Quant à nous, frères, séparés de vous pour quelques temps, loin des yeux mais non du cœur, nous avons un tel désir de vous revoir que nous avons redoublé d’efforts pour y parvenir. En ces temps de confinement, il est facile de s’identifier à ces quelques mots de la main de l’apôtre Paul pour les chrétiens de la ville de Thessalonique (1 Thessaloniciens 2,17) : la séparation contrainte, imposée par les événements, l’affection qui abolit et transcende la distance, le vif désir de se revoir grandissant en proportion du manque ressenti et des obstacles à surmonter, les efforts à faire pour préserver, entretenir voire même faire grandir ce lien qui devient ainsi le fruit du soin particulier que nous en prenons…
Tout y est et correspond parfaitement à ce que nous ressentons. L’heure est venue de « faire » communauté au sens fort du terme en prenant soin les uns des autres par-delà la distance et la séparation.

Dans le même temps, des vents contraires nous poussent presque inexorablement contre notre volonté dans une direction opposée. Comme le dit le professeur Gilbert Deray de l’hôpital de la Pitié-Salpêtrière à Paris : « Je n’ai jamais vécu un tel degré d’inquiétude pour une maladie infectieuse et d’ailleurs pour aucune autre. (…) Je suis inquiet que ce minuscule être vivant [i.e le virus] ne fasse que dévoiler les immenses fractures et fragilités de nos sociétés.
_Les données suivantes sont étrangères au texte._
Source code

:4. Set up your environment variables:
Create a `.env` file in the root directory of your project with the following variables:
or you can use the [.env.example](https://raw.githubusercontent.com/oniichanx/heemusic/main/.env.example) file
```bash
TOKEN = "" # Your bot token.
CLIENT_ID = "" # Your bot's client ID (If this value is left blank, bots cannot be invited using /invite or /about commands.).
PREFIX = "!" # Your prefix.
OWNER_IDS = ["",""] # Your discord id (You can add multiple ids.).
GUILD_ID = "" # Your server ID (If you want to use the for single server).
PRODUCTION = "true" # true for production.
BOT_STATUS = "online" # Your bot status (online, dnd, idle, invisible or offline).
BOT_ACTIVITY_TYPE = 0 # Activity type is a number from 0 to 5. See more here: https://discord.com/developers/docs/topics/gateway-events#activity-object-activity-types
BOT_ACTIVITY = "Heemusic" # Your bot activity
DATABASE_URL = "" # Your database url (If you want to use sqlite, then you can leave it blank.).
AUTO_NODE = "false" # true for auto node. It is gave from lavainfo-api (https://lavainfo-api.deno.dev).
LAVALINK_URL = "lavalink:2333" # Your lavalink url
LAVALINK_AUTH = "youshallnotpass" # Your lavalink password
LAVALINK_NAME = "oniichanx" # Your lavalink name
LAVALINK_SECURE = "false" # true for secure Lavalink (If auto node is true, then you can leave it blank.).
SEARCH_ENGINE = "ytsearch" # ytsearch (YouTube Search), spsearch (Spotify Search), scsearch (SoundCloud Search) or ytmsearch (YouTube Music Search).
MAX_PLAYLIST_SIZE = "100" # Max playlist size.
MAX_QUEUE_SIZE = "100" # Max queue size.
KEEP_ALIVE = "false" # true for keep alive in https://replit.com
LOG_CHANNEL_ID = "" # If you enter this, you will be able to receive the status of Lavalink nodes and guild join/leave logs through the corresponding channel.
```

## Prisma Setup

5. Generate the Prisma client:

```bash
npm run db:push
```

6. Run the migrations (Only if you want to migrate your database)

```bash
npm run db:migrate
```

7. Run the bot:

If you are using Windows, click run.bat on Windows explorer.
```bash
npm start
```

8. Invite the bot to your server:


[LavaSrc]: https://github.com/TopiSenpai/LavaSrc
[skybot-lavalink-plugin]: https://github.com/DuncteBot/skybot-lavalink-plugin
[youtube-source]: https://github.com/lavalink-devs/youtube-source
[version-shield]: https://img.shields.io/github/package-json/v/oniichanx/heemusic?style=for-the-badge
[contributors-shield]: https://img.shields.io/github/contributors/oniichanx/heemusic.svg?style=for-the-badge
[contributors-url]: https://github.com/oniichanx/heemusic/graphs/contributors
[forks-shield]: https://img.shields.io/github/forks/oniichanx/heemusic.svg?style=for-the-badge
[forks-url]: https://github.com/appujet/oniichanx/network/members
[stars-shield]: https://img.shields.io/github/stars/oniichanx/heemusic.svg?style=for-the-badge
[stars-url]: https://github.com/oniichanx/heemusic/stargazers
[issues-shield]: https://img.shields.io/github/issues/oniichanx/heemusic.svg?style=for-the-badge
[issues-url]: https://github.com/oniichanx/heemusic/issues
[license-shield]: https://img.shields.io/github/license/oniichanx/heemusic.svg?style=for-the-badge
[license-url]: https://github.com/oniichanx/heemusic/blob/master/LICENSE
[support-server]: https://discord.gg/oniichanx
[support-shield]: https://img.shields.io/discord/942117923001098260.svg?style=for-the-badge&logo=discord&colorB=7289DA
Les morts qui se compteront par millions seront ceux de l’affrontement des individus dans l’indifférence totale de l’intérêt collectif. » Vols de masques et de gels nettoyants, stocks de nourriture indécents dans notre société d’abondance, rixes dans les supermarchés et polémiques politiciennes dans les médias…
Tout y est pour révéler la part sombre de barbarie, d’égoïsme et de violence qui sommeille en chacun. L’heure est aussi venue de regarder en face notre humanité, sans faux-semblants, sans notre masque bien policé par la vie sociale.

S’il peut paraître difficile d’échapper à cette ambiguïté, il est au moins envisageable de l’interroger à partir de ce qui fonde notre vie et qui fait s’exclamer l’apôtre : Sans l’amour, je ne suis rien (1 Corinthiens 13,2) ! De fait, ce lien qui nous unit est fondamentalement un lien spirituel indispensable à notre survie.

En vérité, l’heure est venue pour nous – et c’est maintenant – d’en prendre pleinement conscience.